[Chart comprehension data]
• • • • • • •

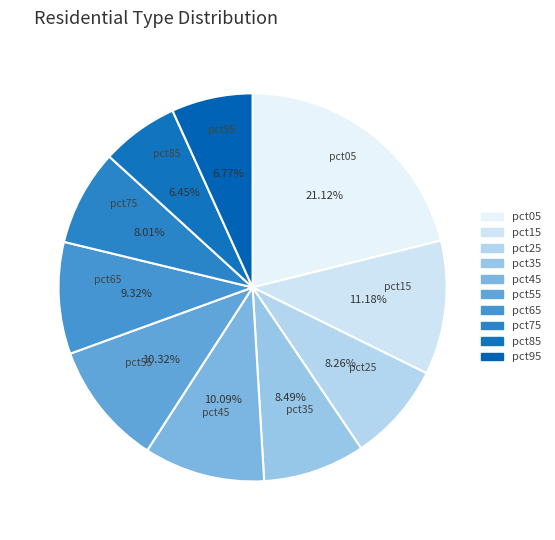

Combined, do pct75 and pct85 account for over 50%?

No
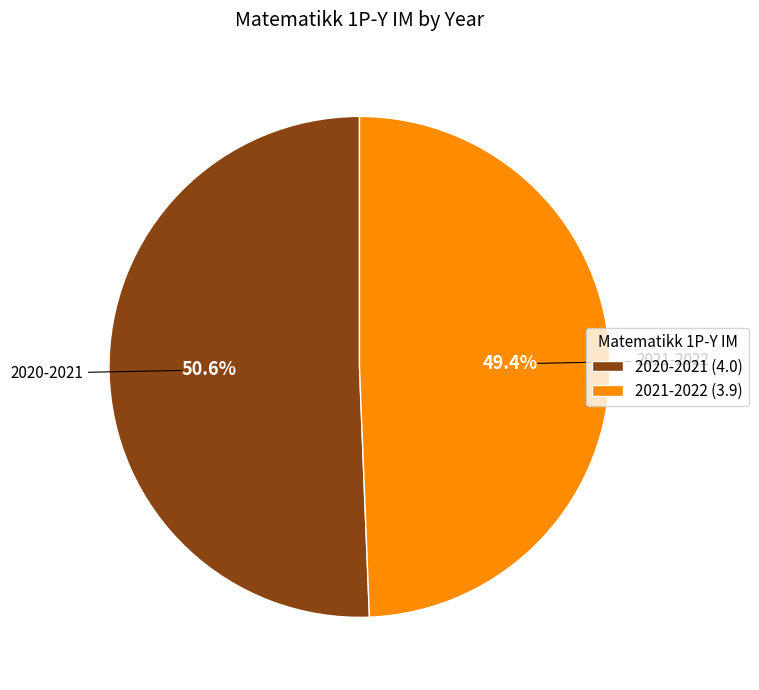

To the nearest percent, what percentage of the pie is 2021-2022?

49%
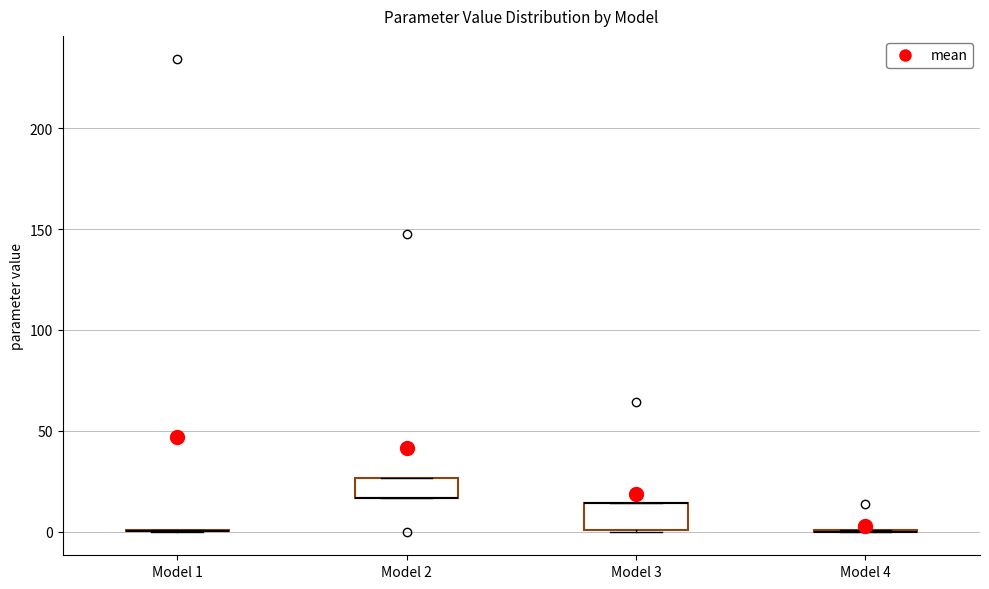

Where is the upper edge of the box for Model 3 on the y-axis? The values are not printed on the chart, so give them approximately, as read against the axis.

15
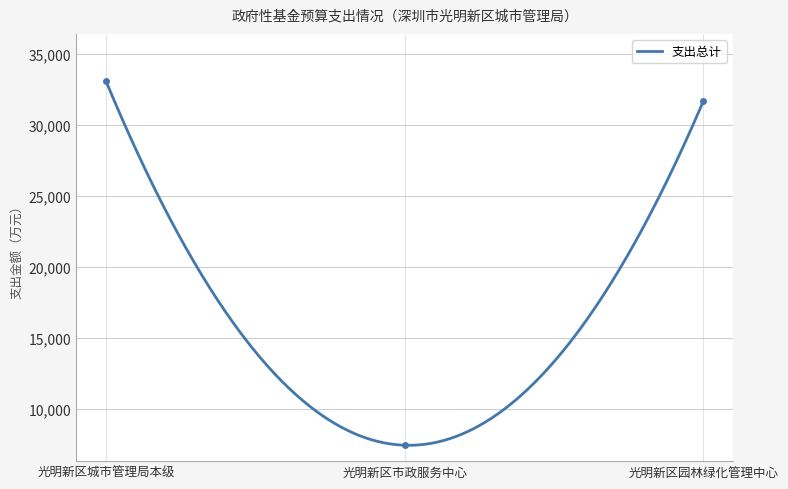

List the labels in order of value, largest first.

光明新区城市管理局本级, 光明新区园林绿化管理中心, 光明新区市政服务中心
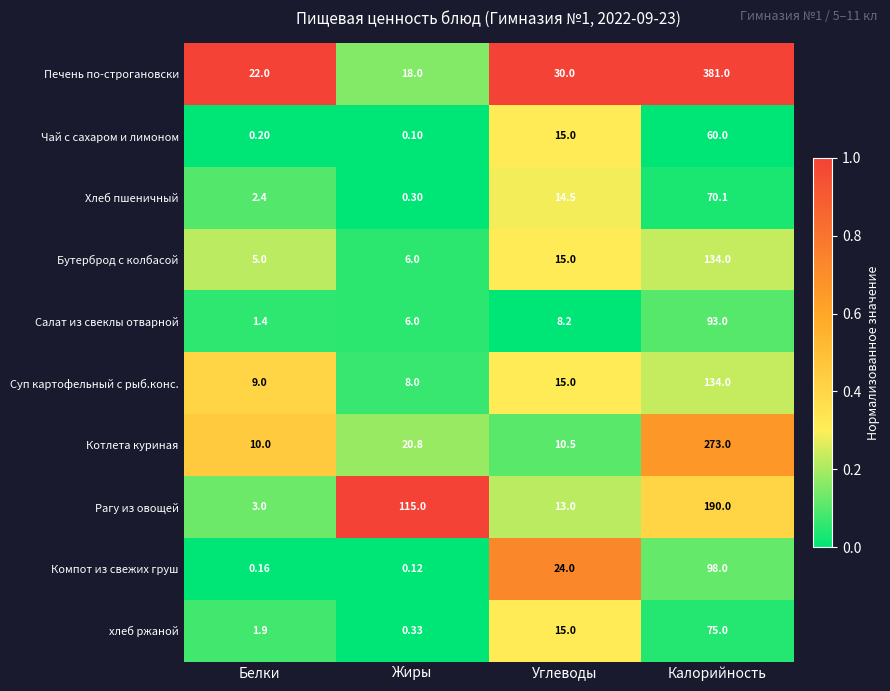

Where does the Салат из свеклы отварной series first go above 8?

Углеводы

• • • • • • •

» AIM OF THE TASK
Format the listing lines from the one containing "光明新区城市管理局本级, 光明新区园林绿化管理中心, 光明新区市政服务中心" through the end of the listing as a JSON list of strings, one string per line, skipping blank lines. Omit the pictures.

» SOLUTION FOR THIS PROBLEM
[
  "光明新区城市管理局本级, 光明新区园林绿化管理中心, 光明新区市政服务中心",
  "Where does the Салат из свеклы отварной series first go above 8?",
  "Углеводы"
]